- [WHAT TO WORK ON]:
Please repeat the lines below exactly. Begin with the line containing "деревню посетили 4,2 млн человек, а объем" and go on through the line containing "kryesor të agjencisë.".

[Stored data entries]
■ ■ ■ ■ ■
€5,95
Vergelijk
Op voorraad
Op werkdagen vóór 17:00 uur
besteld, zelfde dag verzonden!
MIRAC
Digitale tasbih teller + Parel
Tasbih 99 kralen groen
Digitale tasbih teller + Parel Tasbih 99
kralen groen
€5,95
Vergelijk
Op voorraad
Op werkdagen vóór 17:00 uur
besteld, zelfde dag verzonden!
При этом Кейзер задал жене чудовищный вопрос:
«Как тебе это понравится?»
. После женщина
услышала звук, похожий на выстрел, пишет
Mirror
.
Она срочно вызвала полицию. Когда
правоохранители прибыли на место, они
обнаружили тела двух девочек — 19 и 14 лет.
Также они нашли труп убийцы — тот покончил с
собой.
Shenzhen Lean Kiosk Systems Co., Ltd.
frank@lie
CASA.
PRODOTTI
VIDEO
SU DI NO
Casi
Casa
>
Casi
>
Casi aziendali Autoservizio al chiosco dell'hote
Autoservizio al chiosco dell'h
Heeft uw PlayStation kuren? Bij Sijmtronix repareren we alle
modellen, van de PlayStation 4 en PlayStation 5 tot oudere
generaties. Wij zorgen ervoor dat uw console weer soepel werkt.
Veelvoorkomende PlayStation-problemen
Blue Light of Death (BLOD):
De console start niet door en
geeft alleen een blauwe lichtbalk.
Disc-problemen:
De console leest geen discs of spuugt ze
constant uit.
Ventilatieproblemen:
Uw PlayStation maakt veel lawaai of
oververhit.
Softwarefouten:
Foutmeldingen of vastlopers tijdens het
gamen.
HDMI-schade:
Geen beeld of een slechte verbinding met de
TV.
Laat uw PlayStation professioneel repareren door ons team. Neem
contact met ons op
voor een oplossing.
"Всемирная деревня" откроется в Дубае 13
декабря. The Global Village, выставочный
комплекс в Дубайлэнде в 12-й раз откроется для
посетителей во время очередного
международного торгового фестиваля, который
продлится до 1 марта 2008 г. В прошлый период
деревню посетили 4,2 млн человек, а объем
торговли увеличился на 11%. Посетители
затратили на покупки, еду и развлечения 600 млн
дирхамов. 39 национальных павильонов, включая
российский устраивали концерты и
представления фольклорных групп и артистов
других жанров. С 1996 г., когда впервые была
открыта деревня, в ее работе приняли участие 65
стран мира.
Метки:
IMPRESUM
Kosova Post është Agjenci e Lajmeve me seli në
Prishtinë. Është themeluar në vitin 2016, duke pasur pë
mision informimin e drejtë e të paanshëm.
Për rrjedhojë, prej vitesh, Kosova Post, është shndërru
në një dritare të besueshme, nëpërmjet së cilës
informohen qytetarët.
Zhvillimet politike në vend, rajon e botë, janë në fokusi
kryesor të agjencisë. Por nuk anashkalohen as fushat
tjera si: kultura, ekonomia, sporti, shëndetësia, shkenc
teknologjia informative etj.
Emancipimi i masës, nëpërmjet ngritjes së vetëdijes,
■ ■ ■ ■ ■
- [FINISHED TASK]:
деревню посетили 4,2 млн человек, а объем
торговли увеличился на 11%. Посетители
затратили на покупки, еду и развлечения 600 млн
дирхамов. 39 национальных павильонов, включая
российский устраивали концерты и
представления фольклорных групп и артистов
других жанров. С 1996 г., когда впервые была
открыта деревня, в ее работе приняли участие 65
стран мира.
Метки:
IMPRESUM
Kosova Post është Agjenci e Lajmeve me seli në
Prishtinë. Është themeluar në vitin 2016, duke pasur pë
mision informimin e drejtë e të paanshëm.
Për rrjedhojë, prej vitesh, Kosova Post, është shndërru
në një dritare të besueshme, nëpërmjet së cilës
informohen qytetarët.
Zhvillimet politike në vend, rajon e botë, janë në fokusi
kryesor të agjencisë. Por nuk anashkalohen as fushat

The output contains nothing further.